Methods Using the convenient sampling method, 75 medical DR equipment in use in 59 hospitals in Liaoning Province from 2021 to 2022 were selected as the research objects. The relevant equipment was used in accordance with the WS76—2020 Specification for Testing of Quality Control in Medical X-ray Diagnostic Equipment to test the general and special items of DR equipment from different manufacturers, observe whether the DR equipment has automatic exposure control (AEC) function and damage, and whether the equipment can obtain preprocessed images and pixel values. An independent sample t-test was used to compare the detection indexes of general and special items on different brands of equipment. The Kruskal-Wallis H test was utilized to compare the detection indexes among different brands of equipment.
Results Among the 75 DR equipment, Siemens AG, Germany, accounted for 11% (8/75), Shanghai United Imaging Healthcare Co., Ltd. accounted for 38% (29/75), Beijing Wandong Medical Technology Co., Ltd. accounted for 13% (10/75), Neusoft Medical Systems Co., Ltd., Shenyang, accounted for 7% (5/75), and other companies accounted for 31% (23/75). The qualification rate of tube voltage indication and four side deviations between the light and irradiation fields detected by DR general testing projects in other companies is 96% (22/23).
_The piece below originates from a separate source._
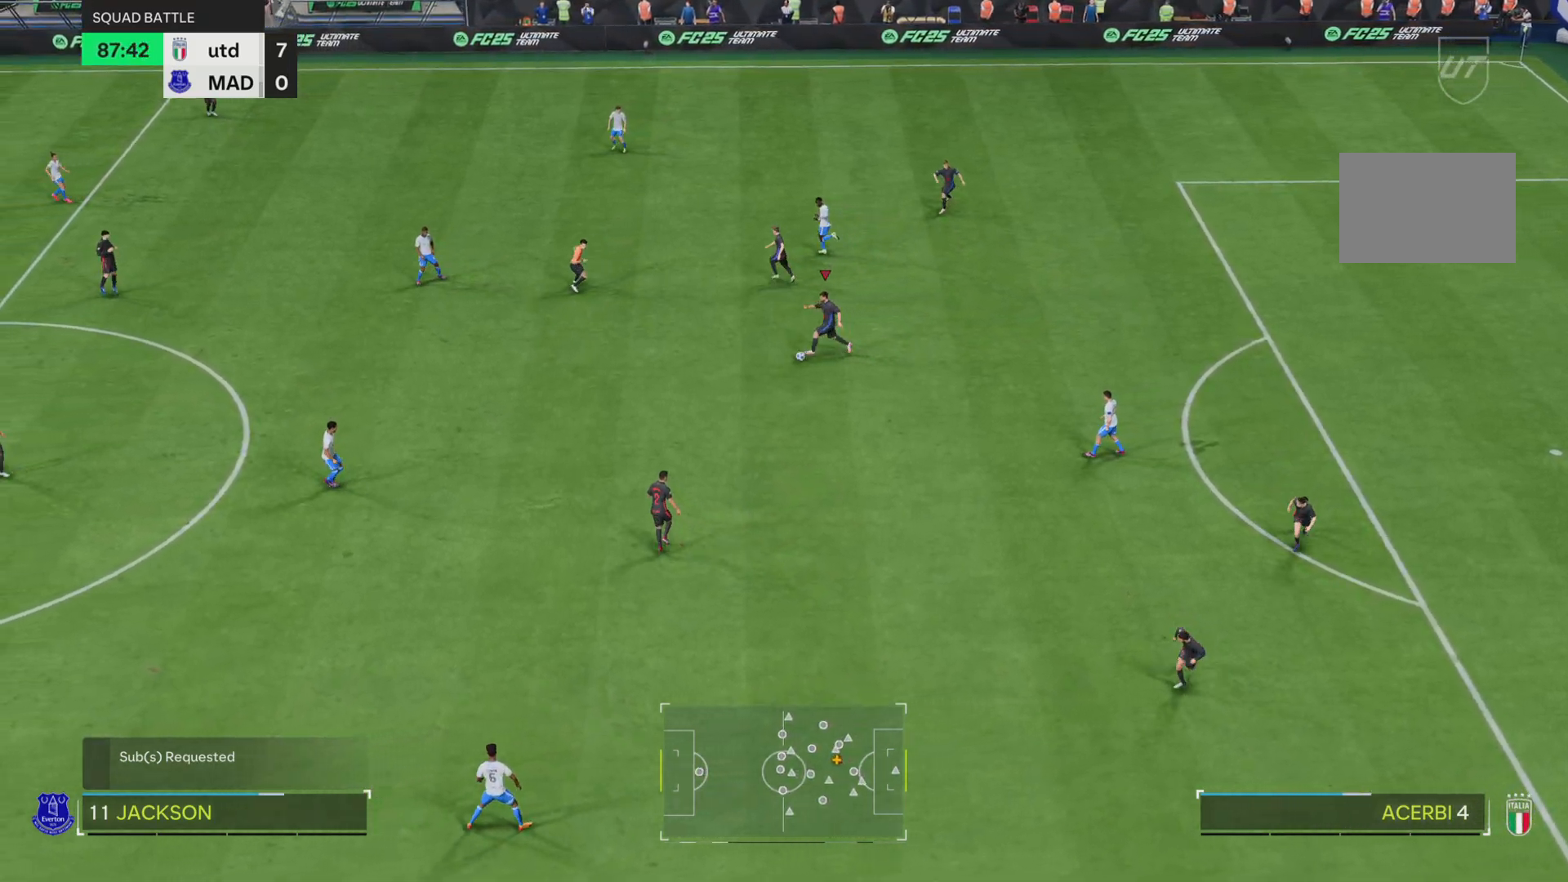
{"buttons": ["R2"], "left_stick": "left", "events": []}
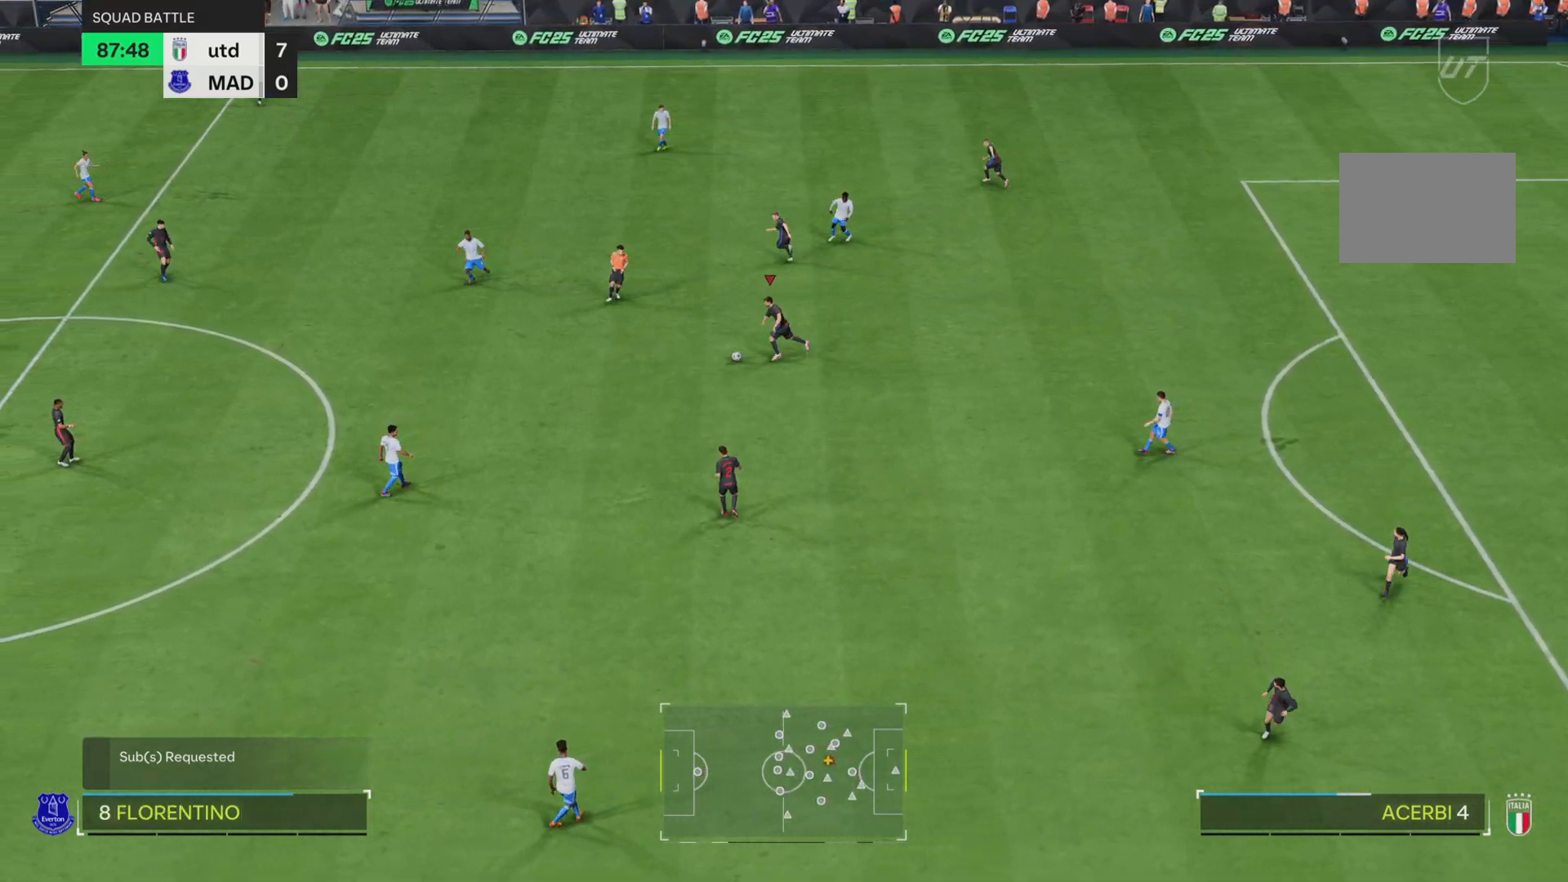
{"buttons": ["R2"], "left_stick": "left", "events": []}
A total of 55% (41/75) of the equipment failed to detect AEC repeatability, AEC response, and consistency between AEC ionization chambers. In specialized testing projects, the qualification rate of ranging error in other companies is 88% (15/17) and that of other testing items is 100%. Meanwhile, 51% (38/75) of equipment cannot detect detector dose indication, signal transmission characteristics, and response uniformity. A total of 15% (11/75) of the tested equipment has no measuring tools, resulting in measurement errors that cannot be calculated. A total of 40% (30/75) of the equipment have high and low contrast resolutions based on the survey results as the baseline value. Except for the undetected equipment, the remaining equipment accounted for 26% (10/38) of the baseline values for detector dose indication based on the survey results. In the special test items, the qualified rate of distance measuring error in other companies was 88% (15/17) and that of other test items was 100%. No significant difference was observed between the general and special test indexes among brands of equipment (H=0.34–9.38, all P>0.05).
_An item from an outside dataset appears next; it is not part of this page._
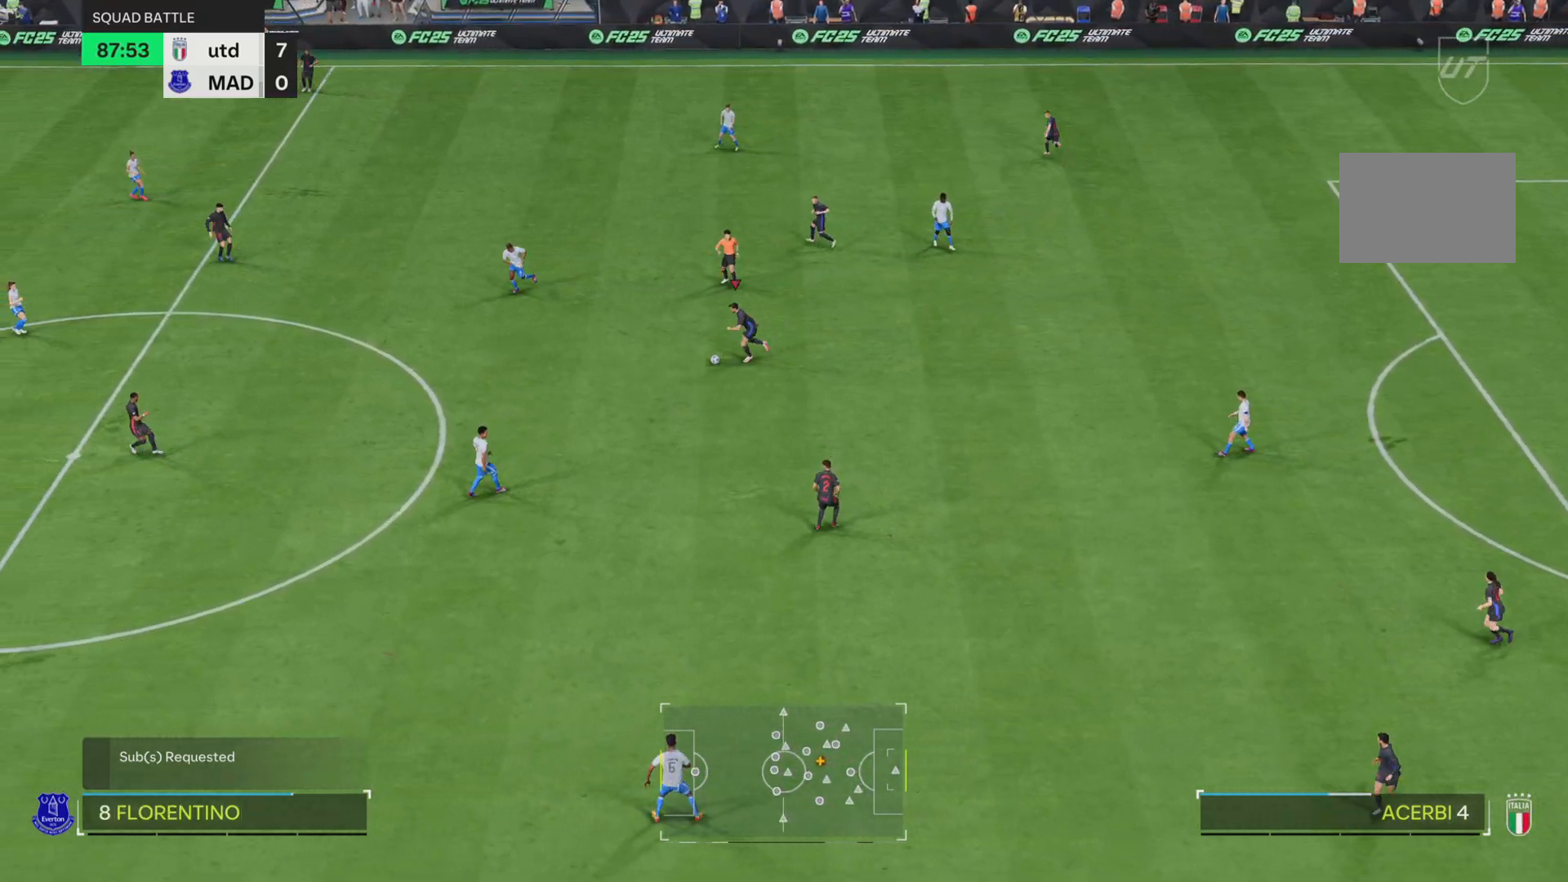
{"buttons": ["R2"], "left_stick": "left", "events": []}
Conclusions The results suggested that the hospital should entrust qualified units to test the status of DR equipment annually to debug the equipment in time and ensure the accuracy of DR. At the same time, some DR equipment in hospitals lack detection functions and testing projects. The health administrative supervision department should provide standards for DR equipment testing in hospitals as soon as possible, and strengthen the supervision and inspection of DR equipment quality control.